O papel da mulher no futebol

Enviada em 06/05/2020

Na telenovela Fina Estampa, o personagem Pereirão, mulher que se autointitula “marido de aluguel”, realiza trabalhos reconhecidos socialmente como masculinos. Saindo da ficção, percebe-se o aumento do número de “pereirões” no futebol, esporte por décadas considerado pertencente ao gênero masculino. Dessa forma, a consolidação feminina no universo dos gramados proporciona o empoderamento e ressignifica a representatividade dessa classe nos campos.

Em primeira análise, cabe avaliar o papel feminino no futebol como forma de empoderamento. As mulheres representam, no Brasil, pouco mais da metade da população (51,5%), de acordo com o IBGE. Apesar de numericamente superior, elas são consideradas minoria, pois foram historicamente afastadas do poder, dos estudos e do mercado de trabalho. Sob essa ótica, a participação da mulher  no cenário futebolístico favorece o processo de empoderamento feminino, visto que possibilita a ascensão desse gênero em uma esfera considerada, por séculos, pertencente ao universo masculino.

Outrossim, a participação da mulher no futebol ressignifica a representatividade desse gênero no meio esportivo. A objetificação da imagem feminina associada ao consumo dentro de campo coloca o “sexo frágil” em um lugar de inferioridade diante diante das habilidades masculinas. Hodiernamente, através da atuação profissional de mulheres no futebol, tem sido possível reverter tal situação, um vez que tornam-se protagonistas nos gramados. No entanto, há desafios a serem enfrentados, pois muitos projetos ainda levam em conta aspectos físicos das jogadoras como critérios fundamentais para um “torneio bonito”, como o elaborado pela Federação Paulista de Futebol em 2001, o qual preconizava ações que enaltecessem a beleza e sensualidade das jogadoras para atrair o público masculino.

Dados de entrada
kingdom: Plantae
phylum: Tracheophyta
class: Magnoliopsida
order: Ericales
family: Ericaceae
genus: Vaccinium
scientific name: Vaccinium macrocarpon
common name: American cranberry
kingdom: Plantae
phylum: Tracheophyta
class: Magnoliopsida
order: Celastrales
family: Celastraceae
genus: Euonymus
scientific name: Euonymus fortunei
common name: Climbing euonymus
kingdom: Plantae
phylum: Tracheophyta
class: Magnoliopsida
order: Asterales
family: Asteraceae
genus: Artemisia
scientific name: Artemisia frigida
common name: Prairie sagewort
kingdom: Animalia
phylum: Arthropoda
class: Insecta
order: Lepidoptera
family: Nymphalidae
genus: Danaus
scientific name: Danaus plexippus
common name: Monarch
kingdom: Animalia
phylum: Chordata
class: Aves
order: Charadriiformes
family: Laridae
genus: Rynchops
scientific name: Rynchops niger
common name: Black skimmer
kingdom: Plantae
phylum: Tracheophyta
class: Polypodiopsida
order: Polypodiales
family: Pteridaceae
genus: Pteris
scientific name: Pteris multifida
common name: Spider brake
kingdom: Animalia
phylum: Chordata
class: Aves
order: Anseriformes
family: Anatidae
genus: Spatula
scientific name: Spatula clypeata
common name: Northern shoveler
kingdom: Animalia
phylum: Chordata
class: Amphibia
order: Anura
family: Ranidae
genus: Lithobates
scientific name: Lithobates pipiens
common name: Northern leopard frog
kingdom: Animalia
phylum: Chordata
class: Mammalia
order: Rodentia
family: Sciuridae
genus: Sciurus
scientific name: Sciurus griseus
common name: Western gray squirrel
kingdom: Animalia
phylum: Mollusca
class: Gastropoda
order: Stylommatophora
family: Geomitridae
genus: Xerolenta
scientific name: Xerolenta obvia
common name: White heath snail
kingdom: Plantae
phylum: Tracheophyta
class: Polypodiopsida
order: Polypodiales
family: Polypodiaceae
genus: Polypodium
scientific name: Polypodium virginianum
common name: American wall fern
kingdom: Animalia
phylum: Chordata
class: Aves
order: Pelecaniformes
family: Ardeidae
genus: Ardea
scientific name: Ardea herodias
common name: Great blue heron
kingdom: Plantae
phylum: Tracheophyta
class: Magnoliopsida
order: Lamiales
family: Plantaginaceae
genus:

Tarefas do exercício
a - Indique se cada afirmação abaixo está de acordo com o texto sobre o papel da mulher no futebol, respondendo sim ou não e citando literalmente o trecho do texto que decide a questão.
(i) Segundo o IBGE, as mulheres são pouco mais da metade da população brasileira.
(ii) O projeto da Federação Paulista de Futebol mencionado no texto foi elaborado em 2010.
(iii) Na telenovela Fina Estampa, Pereirão se autointitula "marido de aluguel".
b - Retome o texto sobre o papel da mulher no futebol a partir do ponto em que ele termina.

Respostas por item
a -
(i) Sim: "As mulheres representam, no Brasil, pouco mais da metade da população (51,5%), de acordo com o IBGE."
(ii) Não: "como o elaborado pela Federação Paulista de Futebol em 2001".
(iii) Sim: "o personagem Pereirão, mulher que se autointitula “marido de aluguel”".

b -
Diante disso, a fim de potencializar o papel da mulher no futebol, cabe ao Ministério da Educação, Esporte e Cultura incentivar a formação de times femininos em clubes futebolísticos, através de incentivos financeiros e bônus fiscais, com a finalidade de aumentar o número de mulheres atuantes nesse esporte. Ademais, cabe à Secretaria Especial do Esporte, em parceria com o Ministério da Justiça, punir marcas que associarem a sensualidade da mulher ao consumo dentro de campo, através da aplicação de multas e suspensão de contratos, para diminuir a representatividade errônea da mulher no futebol. Assim, será possível uma atuação efetiva de “pereirões” dentro dos gramados.